Data for review Block Start
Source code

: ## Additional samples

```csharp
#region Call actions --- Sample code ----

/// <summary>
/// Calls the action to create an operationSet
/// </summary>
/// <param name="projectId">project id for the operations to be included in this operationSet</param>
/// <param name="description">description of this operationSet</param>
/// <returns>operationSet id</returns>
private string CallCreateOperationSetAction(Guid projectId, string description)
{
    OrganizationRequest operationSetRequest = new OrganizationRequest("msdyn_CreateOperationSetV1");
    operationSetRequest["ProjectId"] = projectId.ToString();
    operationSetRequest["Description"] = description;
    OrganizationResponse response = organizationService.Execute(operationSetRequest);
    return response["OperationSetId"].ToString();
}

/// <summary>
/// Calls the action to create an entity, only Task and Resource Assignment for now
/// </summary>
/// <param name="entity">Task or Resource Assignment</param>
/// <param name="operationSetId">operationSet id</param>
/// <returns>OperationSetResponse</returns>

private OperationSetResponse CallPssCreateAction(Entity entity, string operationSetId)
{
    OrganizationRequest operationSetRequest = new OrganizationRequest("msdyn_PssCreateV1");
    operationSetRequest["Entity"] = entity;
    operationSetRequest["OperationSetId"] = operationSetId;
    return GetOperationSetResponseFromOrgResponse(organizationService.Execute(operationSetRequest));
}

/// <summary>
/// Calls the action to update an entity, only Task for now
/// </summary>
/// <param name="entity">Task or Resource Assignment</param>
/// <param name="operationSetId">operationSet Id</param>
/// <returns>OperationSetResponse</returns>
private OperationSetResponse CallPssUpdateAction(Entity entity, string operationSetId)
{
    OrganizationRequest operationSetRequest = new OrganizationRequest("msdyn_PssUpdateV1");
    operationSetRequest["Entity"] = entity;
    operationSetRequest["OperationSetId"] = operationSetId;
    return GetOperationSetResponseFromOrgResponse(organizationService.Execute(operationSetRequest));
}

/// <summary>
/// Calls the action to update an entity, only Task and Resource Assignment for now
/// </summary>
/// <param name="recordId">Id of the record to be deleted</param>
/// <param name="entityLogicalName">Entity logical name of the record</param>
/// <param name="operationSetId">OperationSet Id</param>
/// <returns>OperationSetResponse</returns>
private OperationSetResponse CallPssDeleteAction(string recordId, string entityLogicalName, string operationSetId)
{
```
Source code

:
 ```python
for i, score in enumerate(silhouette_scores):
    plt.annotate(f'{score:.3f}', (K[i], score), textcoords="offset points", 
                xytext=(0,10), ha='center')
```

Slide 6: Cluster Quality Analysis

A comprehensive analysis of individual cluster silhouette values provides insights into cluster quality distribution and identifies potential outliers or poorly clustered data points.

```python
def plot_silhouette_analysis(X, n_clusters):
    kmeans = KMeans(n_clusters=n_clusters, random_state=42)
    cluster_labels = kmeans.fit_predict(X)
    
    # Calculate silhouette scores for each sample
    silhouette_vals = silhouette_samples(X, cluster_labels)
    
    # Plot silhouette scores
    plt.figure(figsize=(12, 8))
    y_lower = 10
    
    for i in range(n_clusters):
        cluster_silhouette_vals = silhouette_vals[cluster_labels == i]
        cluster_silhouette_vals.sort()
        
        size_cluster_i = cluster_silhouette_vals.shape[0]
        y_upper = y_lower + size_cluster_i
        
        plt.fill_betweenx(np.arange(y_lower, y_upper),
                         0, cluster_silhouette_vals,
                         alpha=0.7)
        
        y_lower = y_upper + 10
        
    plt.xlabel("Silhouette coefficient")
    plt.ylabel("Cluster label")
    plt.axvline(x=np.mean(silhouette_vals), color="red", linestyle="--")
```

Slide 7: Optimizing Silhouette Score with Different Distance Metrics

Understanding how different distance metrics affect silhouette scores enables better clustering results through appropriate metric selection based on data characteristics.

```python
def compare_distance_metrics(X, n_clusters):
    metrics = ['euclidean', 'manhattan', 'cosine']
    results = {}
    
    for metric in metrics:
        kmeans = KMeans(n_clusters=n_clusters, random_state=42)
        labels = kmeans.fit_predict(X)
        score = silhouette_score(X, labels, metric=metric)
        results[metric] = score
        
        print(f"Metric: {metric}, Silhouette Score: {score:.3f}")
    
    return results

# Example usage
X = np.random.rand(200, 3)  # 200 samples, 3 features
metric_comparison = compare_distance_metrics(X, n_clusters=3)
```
Data for review Block End
Exercise description: All the lines above should appear again in the answer, exactly as written.

Task answer:
Source code

: ## Additional samples

```csharp
#region Call actions --- Sample code ----

/// <summary>
/// Calls the action to create an operationSet
/// </summary>
/// <param name="projectId">project id for the operations to be included in this operationSet</param>
/// <param name="description">description of this operationSet</param>
/// <returns>operationSet id</returns>
private string CallCreateOperationSetAction(Guid projectId, string description)
{
    OrganizationRequest operationSetRequest = new OrganizationRequest("msdyn_CreateOperationSetV1");
    operationSetRequest["ProjectId"] = projectId.ToString();
    operationSetRequest["Description"] = description;
    OrganizationResponse response = organizationService.Execute(operationSetRequest);
    return response["OperationSetId"].ToString();
}

/// <summary>
/// Calls the action to create an entity, only Task and Resource Assignment for now
/// </summary>
/// <param name="entity">Task or Resource Assignment</param>
/// <param name="operationSetId">operationSet id</param>
/// <returns>OperationSetResponse</returns>

private OperationSetResponse CallPssCreateAction(Entity entity, string operationSetId)
{
    OrganizationRequest operationSetRequest = new OrganizationRequest("msdyn_PssCreateV1");
    operationSetRequest["Entity"] = entity;
    operationSetRequest["OperationSetId"] = operationSetId;
    return GetOperationSetResponseFromOrgResponse(organizationService.Execute(operationSetRequest));
}

/// <summary>
/// Calls the action to update an entity, only Task for now
/// </summary>
/// <param name="entity">Task or Resource Assignment</param>
/// <param name="operationSetId">operationSet Id</param>
/// <returns>OperationSetResponse</returns>
private OperationSetResponse CallPssUpdateAction(Entity entity, string operationSetId)
{
    OrganizationRequest operationSetRequest = new OrganizationRequest("msdyn_PssUpdateV1");
    operationSetRequest["Entity"] = entity;
    operationSetRequest["OperationSetId"] = operationSetId;
    return GetOperationSetResponseFromOrgResponse(organizationService.Execute(operationSetRequest));
}

/// <summary>
/// Calls the action to update an entity, only Task and Resource Assignment for now
/// </summary>
/// <param name="recordId">Id of the record to be deleted</param>
/// <param name="entityLogicalName">Entity logical name of the record</param>
/// <param name="operationSetId">OperationSet Id</param>
/// <returns>OperationSetResponse</returns>
private OperationSetResponse CallPssDeleteAction(string recordId, string entityLogicalName, string operationSetId)
{
```
Source code

:
 ```python
for i, score in enumerate(silhouette_scores):
    plt.annotate(f'{score:.3f}', (K[i], score), textcoords="offset points", 
                xytext=(0,10), ha='center')
```

Slide 6: Cluster Quality Analysis

A comprehensive analysis of individual cluster silhouette values provides insights into cluster quality distribution and identifies potential outliers or poorly clustered data points.

```python
def plot_silhouette_analysis(X, n_clusters):
    kmeans = KMeans(n_clusters=n_clusters, random_state=42)
    cluster_labels = kmeans.fit_predict(X)
    
    # Calculate silhouette scores for each sample
    silhouette_vals = silhouette_samples(X, cluster_labels)
    
    # Plot silhouette scores
    plt.figure(figsize=(12, 8))
    y_lower = 10
    
    for i in range(n_clusters):
        cluster_silhouette_vals = silhouette_vals[cluster_labels == i]
        cluster_silhouette_vals.sort()
        
        size_cluster_i = cluster_silhouette_vals.shape[0]
        y_upper = y_lower + size_cluster_i
        
        plt.fill_betweenx(np.arange(y_lower, y_upper),
                         0, cluster_silhouette_vals,
                         alpha=0.7)
        
        y_lower = y_upper + 10
        
    plt.xlabel("Silhouette coefficient")
    plt.ylabel("Cluster label")
    plt.axvline(x=np.mean(silhouette_vals), color="red", linestyle="--")
```

Slide 7: Optimizing Silhouette Score with Different Distance Metrics

Understanding how different distance metrics affect silhouette scores enables better clustering results through appropriate metric selection based on data characteristics.

```python
def compare_distance_metrics(X, n_clusters):
    metrics = ['euclidean', 'manhattan', 'cosine']
    results = {}
    
    for metric in metrics:
        kmeans = KMeans(n_clusters=n_clusters, random_state=42)
        labels = kmeans.fit_predict(X)
        score = silhouette_score(X, labels, metric=metric)
        results[metric] = score
        
        print(f"Metric: {metric}, Silhouette Score: {score:.3f}")
    
    return results

# Example usage
X = np.random.rand(200, 3)  # 200 samples, 3 features
metric_comparison = compare_distance_metrics(X, n_clusters=3)
```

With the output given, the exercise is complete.